Mary Moussa, MD, Leon Peter, DO, Andrew Ondracek, DO, Roxana Bodin, MD HCA Florida Largo Hospital, Largo, FL Introduction: Portal hypertension (PTN) is marked by the elevation of flow or resistance within the hepatic portal system. PTN is clinically significant when the pressure gradient is greater than 10 mmHg. The most common cause of PTN is cirrhosis due to alcohol or viral hepatitis1. However, hematologic disorders, including myeloproliferative syndromes, can result in non-cirrhotic portal hypertension.
We introduce a patient who presented with symptoms of hematemesis and hematochezia. We hope to emphasize the importance of considering hematological/oncological differentials as a cause of PTN, particularly in elderly patients with atypical presentations.
Case Description/
Methods: Patient is an 82-year-old male with a history notable for chronic myelomonocytic leukemia (CMML), and esophageal varices. He initially presented to an outside hospital with hematemesis and hematochezia. An episode of GI bleeding occurred one month prior, for which he underwent endoscopic coiling. Patient was transferred to our facility for consideration of possible transjugular intrahepatic portosystemic shunt (TIPS) procedure.
On admission, initial labs were notable for WBC 29, and Hemoglobin 4.7. His physical exam showed abdominal distension with positive fluid wave. Initial management included transfusion of PRBCs, IV octreotide, and IV pantoprazole. Patient underwent EGD which revealed non-bleeding esophageal varices.
He was evaluated for TIPS, however, the procedure was deferred after HVPG was found to be 6 mmHg. Patient instead underwent Plug-Assisted Retrograde Transvenous Obliteration (PARTO) for treatment of his esophageal varices.

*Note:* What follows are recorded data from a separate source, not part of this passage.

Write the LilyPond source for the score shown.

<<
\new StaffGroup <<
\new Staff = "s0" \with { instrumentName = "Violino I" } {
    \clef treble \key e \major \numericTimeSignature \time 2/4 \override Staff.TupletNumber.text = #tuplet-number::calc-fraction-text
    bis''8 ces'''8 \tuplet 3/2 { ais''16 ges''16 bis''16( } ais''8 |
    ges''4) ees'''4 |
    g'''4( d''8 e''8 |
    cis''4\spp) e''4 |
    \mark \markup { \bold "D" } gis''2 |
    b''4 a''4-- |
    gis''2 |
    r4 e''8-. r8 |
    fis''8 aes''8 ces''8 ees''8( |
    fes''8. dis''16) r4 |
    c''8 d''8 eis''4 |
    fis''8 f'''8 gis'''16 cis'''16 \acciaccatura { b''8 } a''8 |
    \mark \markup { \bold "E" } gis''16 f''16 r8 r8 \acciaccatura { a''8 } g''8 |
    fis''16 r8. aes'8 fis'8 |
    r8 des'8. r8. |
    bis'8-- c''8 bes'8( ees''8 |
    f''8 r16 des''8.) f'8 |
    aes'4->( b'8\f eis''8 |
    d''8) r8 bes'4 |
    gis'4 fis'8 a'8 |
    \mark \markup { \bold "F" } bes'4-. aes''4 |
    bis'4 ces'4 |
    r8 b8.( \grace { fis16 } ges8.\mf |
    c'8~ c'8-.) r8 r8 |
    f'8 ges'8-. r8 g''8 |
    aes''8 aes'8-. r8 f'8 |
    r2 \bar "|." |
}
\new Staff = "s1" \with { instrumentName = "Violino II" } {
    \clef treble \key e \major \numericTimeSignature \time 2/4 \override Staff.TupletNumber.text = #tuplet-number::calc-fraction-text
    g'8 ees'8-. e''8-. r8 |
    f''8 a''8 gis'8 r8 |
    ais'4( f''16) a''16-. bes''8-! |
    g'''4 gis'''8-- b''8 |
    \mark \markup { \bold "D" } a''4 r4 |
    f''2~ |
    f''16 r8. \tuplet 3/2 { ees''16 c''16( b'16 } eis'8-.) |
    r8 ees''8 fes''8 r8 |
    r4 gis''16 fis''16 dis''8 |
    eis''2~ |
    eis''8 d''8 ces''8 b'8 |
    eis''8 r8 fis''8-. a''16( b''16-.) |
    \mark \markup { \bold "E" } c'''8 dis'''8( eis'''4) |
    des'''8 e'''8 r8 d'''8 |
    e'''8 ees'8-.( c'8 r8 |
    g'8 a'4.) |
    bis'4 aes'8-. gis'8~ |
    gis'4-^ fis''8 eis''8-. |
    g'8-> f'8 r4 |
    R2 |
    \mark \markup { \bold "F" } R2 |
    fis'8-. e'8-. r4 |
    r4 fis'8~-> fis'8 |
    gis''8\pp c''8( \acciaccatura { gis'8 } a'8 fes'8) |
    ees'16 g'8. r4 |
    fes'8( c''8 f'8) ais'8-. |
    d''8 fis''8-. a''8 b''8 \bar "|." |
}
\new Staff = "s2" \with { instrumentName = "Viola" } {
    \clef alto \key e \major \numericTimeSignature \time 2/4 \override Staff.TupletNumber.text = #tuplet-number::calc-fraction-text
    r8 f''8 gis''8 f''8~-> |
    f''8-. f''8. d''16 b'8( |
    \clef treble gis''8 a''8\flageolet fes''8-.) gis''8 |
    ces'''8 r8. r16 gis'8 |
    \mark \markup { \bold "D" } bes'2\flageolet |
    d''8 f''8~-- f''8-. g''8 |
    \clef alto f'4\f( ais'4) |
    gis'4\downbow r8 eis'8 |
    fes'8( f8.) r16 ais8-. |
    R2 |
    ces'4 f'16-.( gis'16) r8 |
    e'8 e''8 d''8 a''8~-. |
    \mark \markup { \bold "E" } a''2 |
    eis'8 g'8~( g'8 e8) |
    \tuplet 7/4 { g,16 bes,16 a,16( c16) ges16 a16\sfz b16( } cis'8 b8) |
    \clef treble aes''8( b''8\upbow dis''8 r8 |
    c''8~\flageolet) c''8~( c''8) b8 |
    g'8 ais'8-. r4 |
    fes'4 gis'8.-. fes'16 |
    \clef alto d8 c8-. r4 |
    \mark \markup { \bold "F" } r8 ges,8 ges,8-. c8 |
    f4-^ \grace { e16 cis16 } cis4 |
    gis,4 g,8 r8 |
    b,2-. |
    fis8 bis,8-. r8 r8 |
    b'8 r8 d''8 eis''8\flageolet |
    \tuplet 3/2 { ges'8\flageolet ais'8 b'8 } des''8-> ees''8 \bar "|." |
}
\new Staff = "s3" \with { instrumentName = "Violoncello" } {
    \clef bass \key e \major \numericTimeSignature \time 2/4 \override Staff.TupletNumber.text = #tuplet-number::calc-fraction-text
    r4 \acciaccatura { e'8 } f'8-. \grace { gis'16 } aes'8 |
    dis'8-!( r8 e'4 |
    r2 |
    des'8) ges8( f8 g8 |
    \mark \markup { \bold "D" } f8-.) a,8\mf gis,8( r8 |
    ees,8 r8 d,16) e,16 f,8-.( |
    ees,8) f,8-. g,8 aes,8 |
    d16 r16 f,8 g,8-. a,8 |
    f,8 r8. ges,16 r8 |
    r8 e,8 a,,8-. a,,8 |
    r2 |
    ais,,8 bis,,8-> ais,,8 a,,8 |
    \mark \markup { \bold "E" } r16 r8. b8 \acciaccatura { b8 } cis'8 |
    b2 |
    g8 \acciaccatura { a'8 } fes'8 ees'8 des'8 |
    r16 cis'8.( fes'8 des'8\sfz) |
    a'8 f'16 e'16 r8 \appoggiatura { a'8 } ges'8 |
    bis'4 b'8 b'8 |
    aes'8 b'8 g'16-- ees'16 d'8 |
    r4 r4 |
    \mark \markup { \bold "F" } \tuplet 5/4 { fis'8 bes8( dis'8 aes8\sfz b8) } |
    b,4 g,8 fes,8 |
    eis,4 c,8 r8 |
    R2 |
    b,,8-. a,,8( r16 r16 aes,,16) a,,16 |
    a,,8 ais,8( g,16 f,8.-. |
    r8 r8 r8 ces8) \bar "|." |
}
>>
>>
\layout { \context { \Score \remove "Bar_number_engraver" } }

Given his significant leukocytosis and HVPG findings, hematology/oncology was consulted. They had a high suspicion of possible myeloproliferative neoplasm (MPN) as the underlying etiology for both the leukocytosis and portal hypertension. A bone marrow biopsy showed JAK2 positive primary myelofibrosis. The patient was discharged with follow-up planned with hepatology and oncology for further treatment planning. Discussion: This case demonstrates a rare presentation of MPN-associated PTN. Our patient presented with findings that initially pointed toward decompensated cirrhosis. However, his findings prompted further workup, revealing MPN-associated PTN. This case also highlights the importance of avoiding anchoring patients when evaluating PTN.
1. Bloom, S., Kemp, W., & Lubel, J. (2015). Portal hypertension: pathophysiology, diagnosis and management. Internal medicine journal, 45(1), 16-26.
Disclosures: Mary Moussa indicated no relevant financial relationships. Leon Peter indicated no relevant financial relationships. Andrew Ondracek indicated no relevant financial relationships. Roxana Bodin indicated no relevant financial relationships.
Mary Moussa, MD, Leon Peter, DO, Andrew Ondracek, DO, Roxana Bodin, MD. P3894 - Not All Roads Lead to Cirrhosis: A Portal Hypertension Puzzle, ACG 2025 Annual Scientific Meeting Abstracts. Phoenix, AZ: American College of Gastroenterology.